**Task statement:** Extract the lines that begin with the line containing "本当に必要なモノだけに厳選すると叶う！開放的" and continue through the line containing "происхождение", copying each one exactly. Leave the pictures out of your answer.

[Text data extracted from the pages]
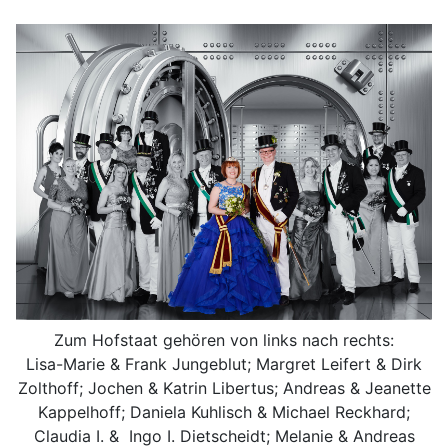
Zum Hofstaat gehören von links nach rechts:
Lisa-Marie & Frank Jungeblut; Margret Leifert & Dirk
Zolthoff; Jochen & Katrin Libertus; Andreas & Jeanette
Kappelhoff; Daniela Kuhlisch & Michael Reckhard;
Claudia I. & Ingo I. Dietscheidt; Melanie & Andreas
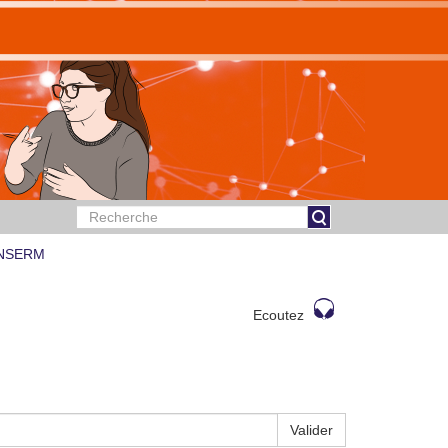
 INSERM
Ecoutez
Valider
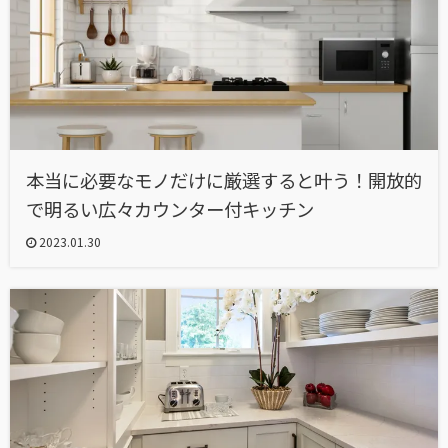
本当に必要なモノだけに厳選すると叶う！開放的
で明るい広々カウンター付キッチン
2023.01.30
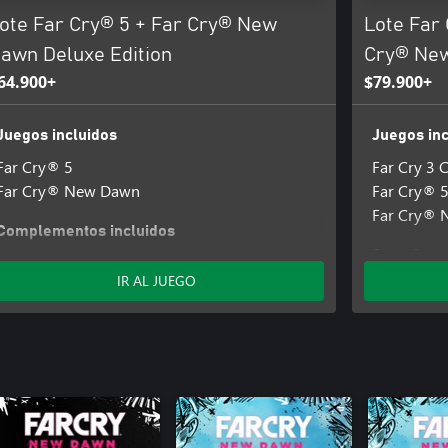
ote Far Cry® 5 + Far Cry® New
Lote Far 
awn Deluxe Edition
Cry® New
64.900+
$79.900+
Juegos incluidos
Juegos inc
Far Cry® 5
Far Cry 3 C
Far Cry® New Dawn
Far Cry® 
Far Cry®
Complementos incluidos
Complemen
Far Cry® New Dawn - Digital Deluxe Pack
IR AL JUEGO
Pistola .4
Far Cry®5 
Far Cry®5:
Forajido
Far Cry®5
Far Cry 5: 
Far Cry®5 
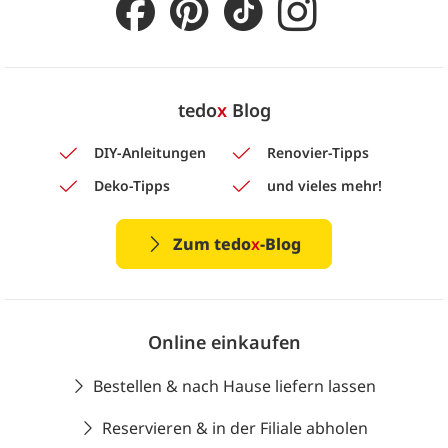
tedo
x
Blog
DIY-Anleitungen
Renovier-Tipps
Deko-Tipps
und vieles mehr!
Zum tedo
x
-Blog
Online einkaufen
Bestellen & nach Hause liefern lassen
Reservieren & in der Filiale abholen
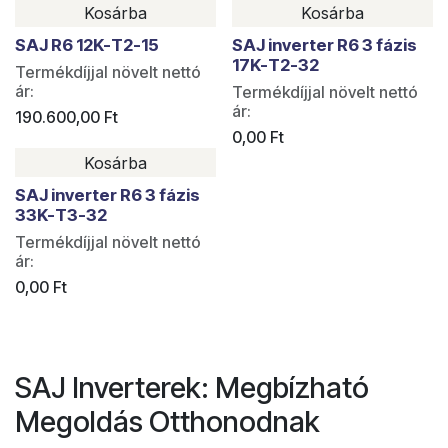
Kosárba
Kosárba
SAJ R6 12K-T2-15
SAJ inverter R6 3 fázis
17K-T2-32
Termékdíjjal növelt nettó
ár:
Termékdíjjal növelt nettó
ár:
190.600,00
Ft
0,00
Ft
Kosárba
SAJ inverter R6 3 fázis
33K-T3-32
Termékdíjjal növelt nettó
ár:
0,00
Ft
SAJ Inverterek: Megbízható
Megoldás Otthonodnak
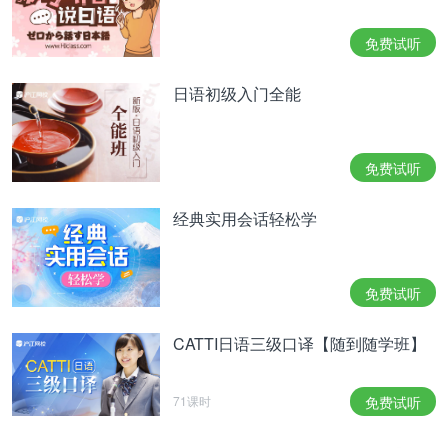
て「水」のイメージで書かれている。
免费试听
以1984年6月至1986年的冬天为主要舞台。作品是借
着“水”的感觉来撰写的。
日语初级入门全能
4位 羊をめぐる冒険
第4名 寻羊冒险记
免费试听
美しい耳の彼女と共に、星形の斑紋を背中に持って
いるという一頭の羊と“鼠”の行方を追って、北海道
经典实用会话轻松学
奥地
の牧場にたどりついた僕を、恐ろしい事実が待
ち受けていた。一九八二年秋、僕たちの旅は終わ
る。すべてを失った僕の、ラスト・アドベンチャ
ー。村上春樹の青春三部作完結編。野間文芸新人賞
免费试听
受賞作。
CATTI日语三级口译【随到随学班】
我和有着美丽耳朵的女朋友，为了追寻一头背上有星
型条纹的羊和“鼠”的踪迹，来到了北海道内地的牧
场，等待我的却是令人恐惧的事实。1982年秋，我
71课时
免费试听
们的旅行结束了。这是失去全部的我的最后一次的冒
险。作为村上春树青春三部曲的完结篇，获得了野间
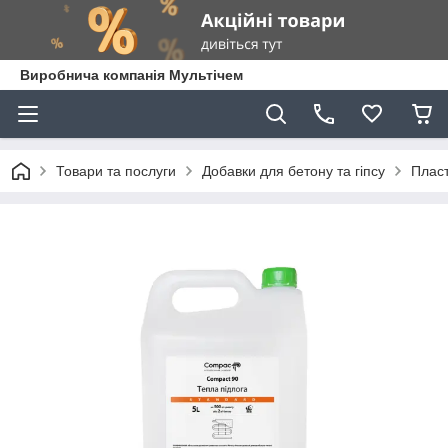
Виробнича компанія Мультічем
Товари та послуги
Добавки для бетону та гіпсу
Пласт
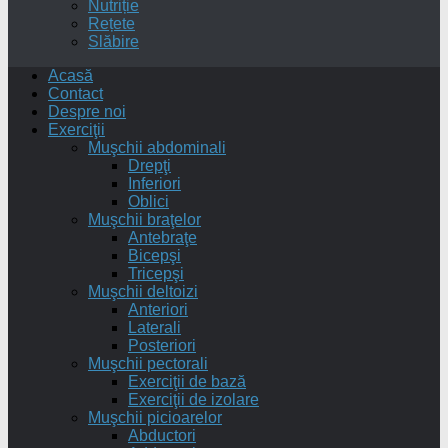
Nutriție
Rețete
Slăbire
Acasă
Contact
Despre noi
Exerciţii
Muşchii abdominali
Drepţi
Inferiori
Oblici
Muşchii braţelor
Antebraţe
Bicepşi
Tricepşi
Muşchii deltoizi
Anteriori
Laterali
Posteriori
Muşchii pectorali
Exerciţii de bază
Exerciţii de izolare
Muşchii picioarelor
Abductori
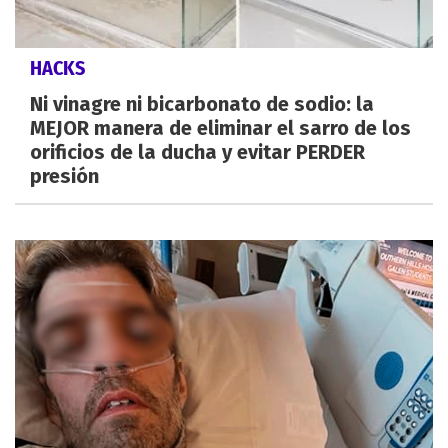
HACKS
Ni vinagre ni bicarbonato de sodio: la
MEJOR manera de eliminar el sarro de los
orificios de la ducha y evitar PERDER
presión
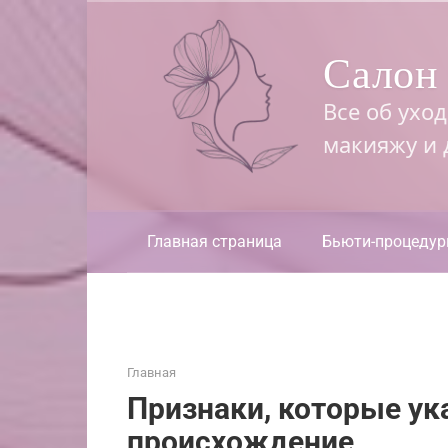
Перейти
к
Салон 
контенту
Все об ухо
макияжу и
Главная страница
Бьюти-процеду
Главная
Признаки, которые ук
происхождение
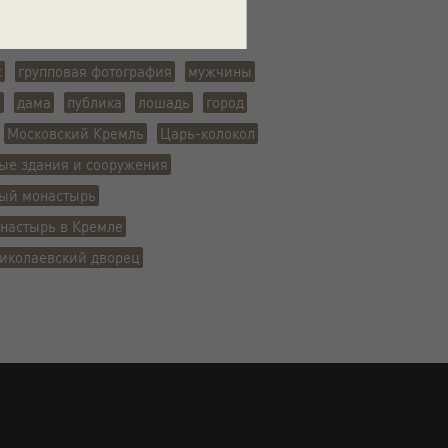
ж
групповая фотография
мужчины
а
дама
публика
лошадь
город
Московский Кремль
Царь-колокол
ые здания и сооружения
ный монастырь
настырь в Кремле
иколаевский дворец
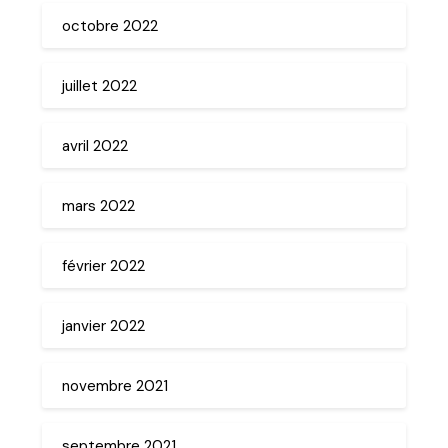
octobre 2022
juillet 2022
avril 2022
mars 2022
février 2022
janvier 2022
novembre 2021
septembre 2021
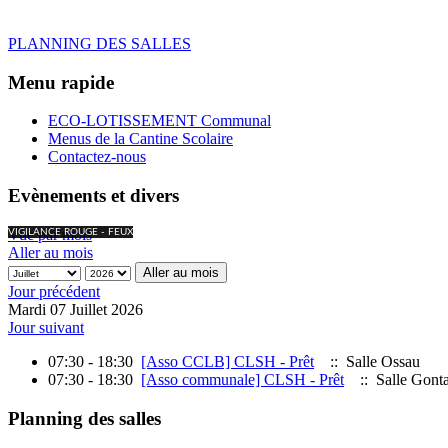
PLANNING DES SALLES
Menu rapide
ECO-LOTISSEMENT Communal
Menus de la Cantine Scolaire
Contactez-nous
Evènements et divers
Vue par mois
VIGILANCE ROUGE - FEUX
Aller au mois
Aller au mois
Jour précédent
Mardi 07 Juillet 2026
Jour suivant
07:30 - 18:30
[Asso CCLB] CLSH - Prêt
:: Salle Ossau
07:30 - 18:30
[Asso communale] CLSH - Prêt
:: Salle Gont
Planning des salles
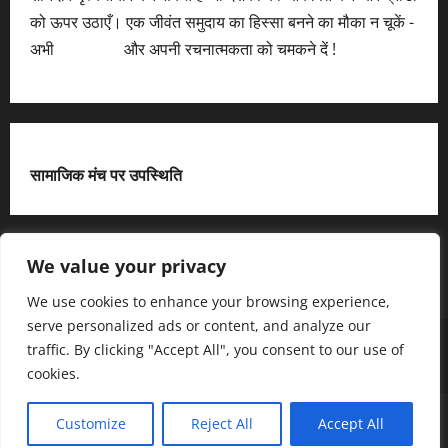
को ऊपर उठाएँ। एक जीवंत समुदाय का हिस्सा बनने का मौका न चूकें -
अभी
आवेदन करें
और अपनी रचनात्मकता को चमकने दें !
सामाजिक मंच पर उपस्थिति
X
We value your privacy
We use cookies to enhance your browsing experience,
serve personalized ads or content, and analyze our
हमसे जुड़ें
आधिकारिक नीति पृष्ठ (Privacy Policy)
traffic. By clicking "Accept All", you consent to our use of
हमारे बारे में जानें
हमसे संपर्क करें
cookies.
Copyright © All rights reserved.
|
MoreNews
द्धारा AF
Customize
Reject All
Accept All
themes.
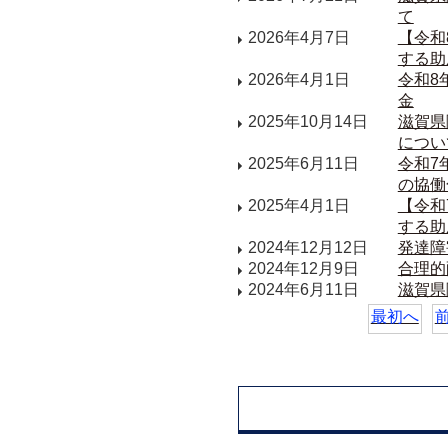
て
2026年4月7日
【令和
する助
2026年4月1日
令和8
金
2025年10月14日
滋賀県
につい
2025年6月11日
令和7
の協働
2025年4月1日
【令和
する助
2024年12月12日
発達障
2024年12月9日
合理的
2024年6月11日
滋賀県
最初へ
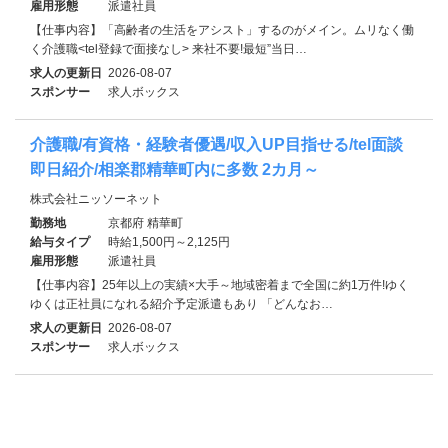
雇用形態
派遣社員
【仕事内容】「高齢者の生活をアシスト」するのがメイン。ムリなく働
く介護職<tel登録で面接なし> 来社不要!最短”当日…
求人の更新日
2026-08-07
スポンサー
求人ボックス
介護職/有資格・経験者優遇/収入UP目指せる/tel面談
即日紹介/相楽郡精華町内に多数 2カ月～
株式会社ニッソーネット
勤務地
京都府 精華町
給与タイプ
時給1,500円～2,125円
雇用形態
派遣社員
【仕事内容】25年以上の実績×大手～地域密着まで全国に約1万件!ゆく
ゆくは正社員になれる紹介予定派遣もあり 「どんなお…
求人の更新日
2026-08-07
スポンサー
求人ボックス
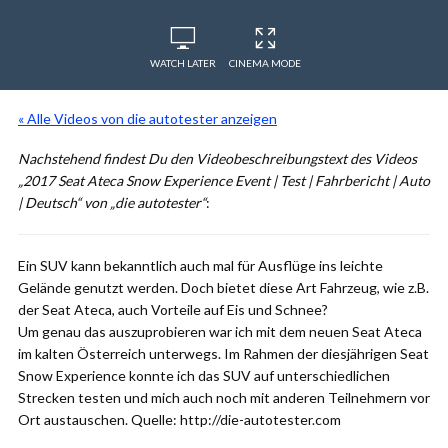
WATCH LATER
CINEMA MODE
« Alle Videos von die autotester anzeigen
Nachstehend findest Du den Videobeschreibungstext des Videos
„2017 Seat Ateca Snow Experience Event | Test | Fahrbericht | Auto
| Deutsch“ von „die autotester“
:
Ein SUV kann bekanntlich auch mal für Ausflüge ins leichte
Gelände genutzt werden. Doch bietet diese Art Fahrzeug, wie z.B.
der Seat Ateca, auch Vorteile auf Eis und Schnee?
Um genau das auszuprobieren war ich mit dem neuen Seat Ateca
im kalten Österreich unterwegs. Im Rahmen der diesjährigen Seat
Snow Experience konnte ich das SUV auf unterschiedlichen
Strecken testen und mich auch noch mit anderen Teilnehmern vor
Ort austauschen. Quelle: http://die-autotester.com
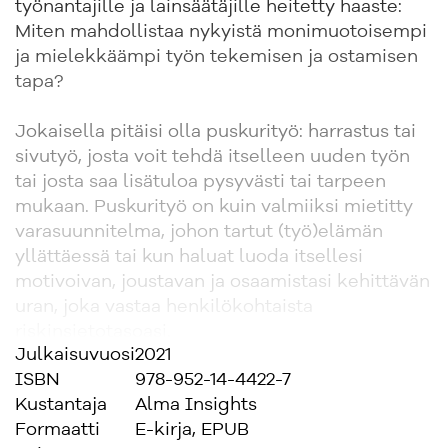
työnantajille ja lainsäätäjille heitetty haaste:
Miten mahdollistaa nykyistä monimuotoisempi
ja mielekkäämpi työn tekemisen ja ostamisen
tapa?
Jokaisella pitäisi olla puskurityö: harrastus tai
sivutyö, josta voit tehdä itselleen uuden työn
tai josta saa lisätuloa pysyvästi tai tarpeen
mukaan. Puskurityö on kuin valmiiksi mietitty
varasuunnitelma, johon tartut (työ)elämän
yllättäessä tai kun haluat luoda itsellesi
motivoivan, joustavan ja osaamistasi kehittävän
uran, joka vastaa henkilökohtaista
riskinsietotasoasi.
Julkaisuvuosi
2021
ISBN
978-952-14-4422-7
Työnantajana puolestaan haluat ostaa työtä
Kustantaja
Alma Insights
mahdollisimman joustavasti ja helposti
Formaatti
E-kirja, EPUB
erityisesti satunnaiseen, määräaikaiseen tai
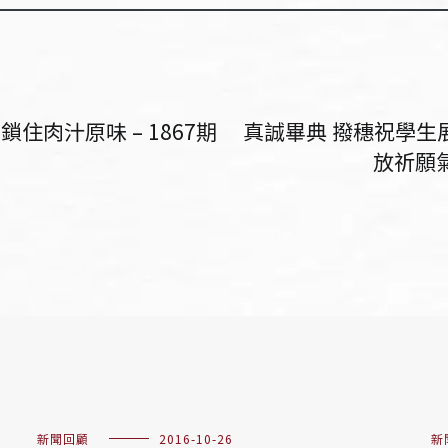
肉汁原味 – 1867期
真誠畢典 撥穗祝學生
放祈願氣
新聞回顧
2016-10-26
新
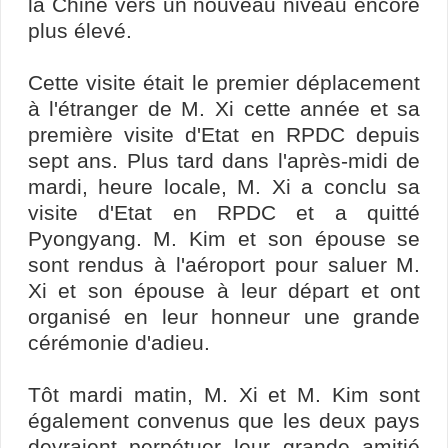
la Chine vers un nouveau niveau encore
plus élevé.
Cette visite était le premier déplacement
à l'étranger de M. Xi cette année et sa
première visite d'Etat en RPDC depuis
sept ans. Plus tard dans l'après-midi de
mardi, heure locale, M. Xi a conclu sa
visite d'Etat en RPDC et a quitté
Pyongyang. M. Kim et son épouse se
sont rendus à l'aéroport pour saluer M.
Xi et son épouse à leur départ et ont
organisé en leur honneur une grande
cérémonie d'adieu.
Tôt mardi matin, M. Xi et M. Kim sont
également convenus que les deux pays
devraient perpétuer leur grande amitié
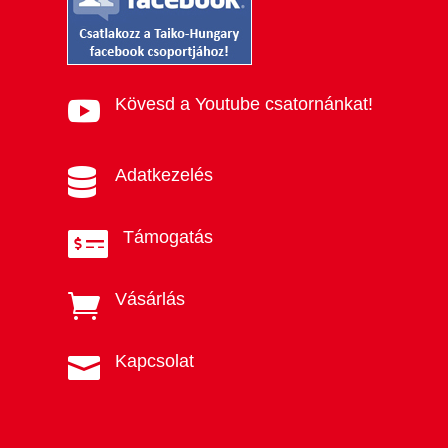
Kövesd a Youtube csatornánkat!

Adatkezelés

Támogatás

Vásárlás

Kapcsolat

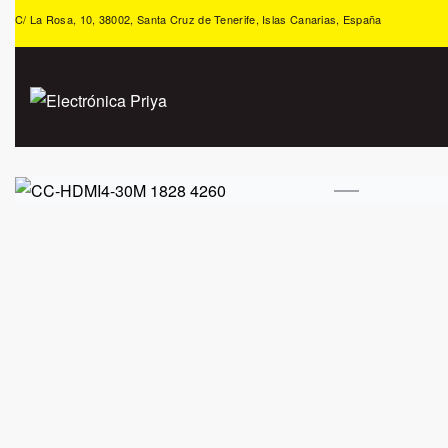
C/ La Rosa, 10, 38002, Santa Cruz de Tenerife, Islas Canarias, España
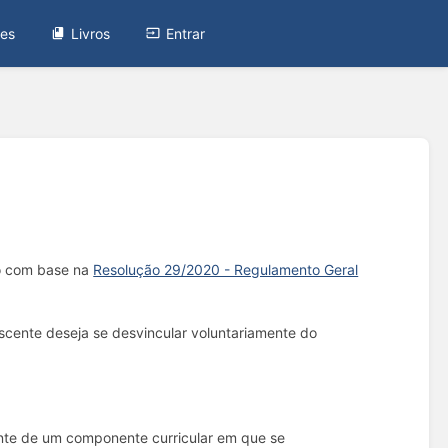
tes
Livros
Entrar
ão com base na
Resolução 29/2020 - Regulamento Geral
scente deseja se desvincular voluntariamente do
cente de um componente curricular em que se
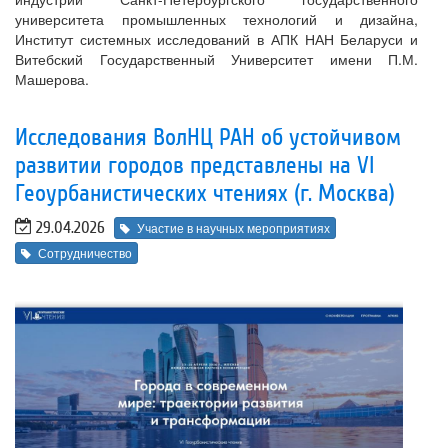
университета промышленных технологий и дизайна,
Институт системных исследований в АПК НАН Беларуси и
Витебский Государственный Университет имени П.М.
Машерова.
Исследования ВолНЦ РАН об устойчивом
развитии городов представлены на VI
Геоурбанистических чтениях (г. Москва)
29.04.2026
Участие в научных мероприятиях
Сотрудничество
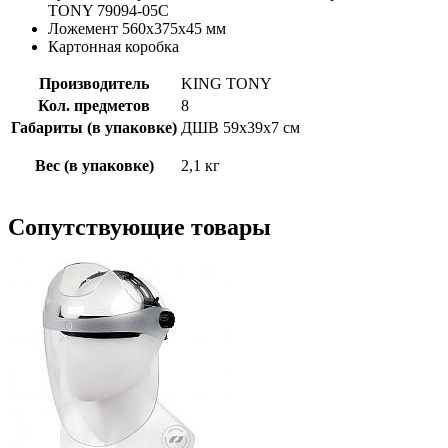
TONY 79094-05C
Ложемент 560х375х45 мм
Картонная коробка
Производитель
KING TONY
Кол. предметов
8
Габариты (в упаковке)
ДШВ 59х39х7 см
Вес (в упаковке)
2,1 кг
Сопутствующие товары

**Output for this exercise:**
本当に必要なモノだけに厳選すると叶う！開放的
で明るい広々カウンター付キッチン
2023.01.30
ote Far Cry® 5 + Far Cry® New
Lote Far 
awn Deluxe Edition
Cry® New
64.900+
$79.900+
Juegos incluidos
Juegos inc
Far Cry® 5
Far Cry 3 C
Far Cry® New Dawn
Far Cry® 
Far Cry®
Complementos incluidos
Complemen
Far Cry® New Dawn - Digital Deluxe Pack
IR AL JUEGO
Pistola .4
Far Cry®5 
Far Cry®5:
Forajido
Far Cry®5
Far Cry 5: 
Far Cry®5 
tedo
x
Blog
DIY-Anleitungen
Renovier-Tipps
Deko-Tipps
und vieles mehr!
Zum tedo
x
-Blog
Online einkaufen
Bestellen & nach Hause liefern lassen
Reservieren & in der Filiale abholen
Kosárba
Kosárba
SAJ R6 12K-T2-15
SAJ inverter R6 3 fázis
17K-T2-32
Termékdíjjal növelt nettó
ár:
Termékdíjjal növelt nettó
ár:
190.600,00
Ft
0,00
Ft
Kosárba
SAJ inverter R6 3 fázis
33K-T3-32
Termékdíjjal növelt nettó
ár:
0,00
Ft
SAJ Inverterek: Megbízható
Megoldás Otthonodnak
て「水」のイメージで書かれている。
免费试听
以1984年6月至1986年的冬天为主要舞台。作品是借
着“水”的感觉来撰写的。
日语初级入门全能
4位 羊をめぐる冒険
第4名 寻羊冒险记
免费试听
美しい耳の彼女と共に、星形の斑紋を背中に持って
いるという一頭の羊と“鼠”の行方を追って、北海道
经典实用会话轻松学
奥地
の牧場にたどりついた僕を、恐ろしい事実が待
ち受けていた。一九八二年秋、僕たちの旅は終わ
る。すべてを失った僕の、ラスト・アドベンチャ
ー。村上春樹の青春三部作完結編。野間文芸新人賞
免费试听
受賞作。
CATTI日语三级口译【随到随学班】
我和有着美丽耳朵的女朋友，为了追寻一头背上有星
型条纹的羊和“鼠”的踪迹，来到了北海道内地的牧
场，等待我的却是令人恐惧的事实。1982年秋，我
71课时
免费试听
们的旅行结束了。这是失去全部的我的最后一次的冒
险。作为村上春树青春三部曲的完结篇，获得了野间
Виробнича компанія Мультічем
Товари та послуги
Добавки для бетону та гіпсу
Пласт
Nutriție
Rețete
Slăbire
Acasă
Contact
Despre noi
Exerciţii
Muşchii abdominali
Drepţi
Inferiori
Oblici
Muşchii braţelor
Antebraţe
Bicepşi
Tricepşi
Muşchii deltoizi
Anteriori
Laterali
Posteriori
Muşchii pectorali
Exerciţii de bază
Exerciţii de izolare
Muşchii picioarelor
Abductori
HACKS
Ni vinagre ni bicarbonato de sodio: la
MEJOR manera de eliminar el sarro de los
orificios de la ducha y evitar PERDER
presión
Перейти
к
Салон 
контенту
Все об ухо
макияжу и
Главная страница
Бьюти-процеду
Главная
Признаки, которые ук
происхождение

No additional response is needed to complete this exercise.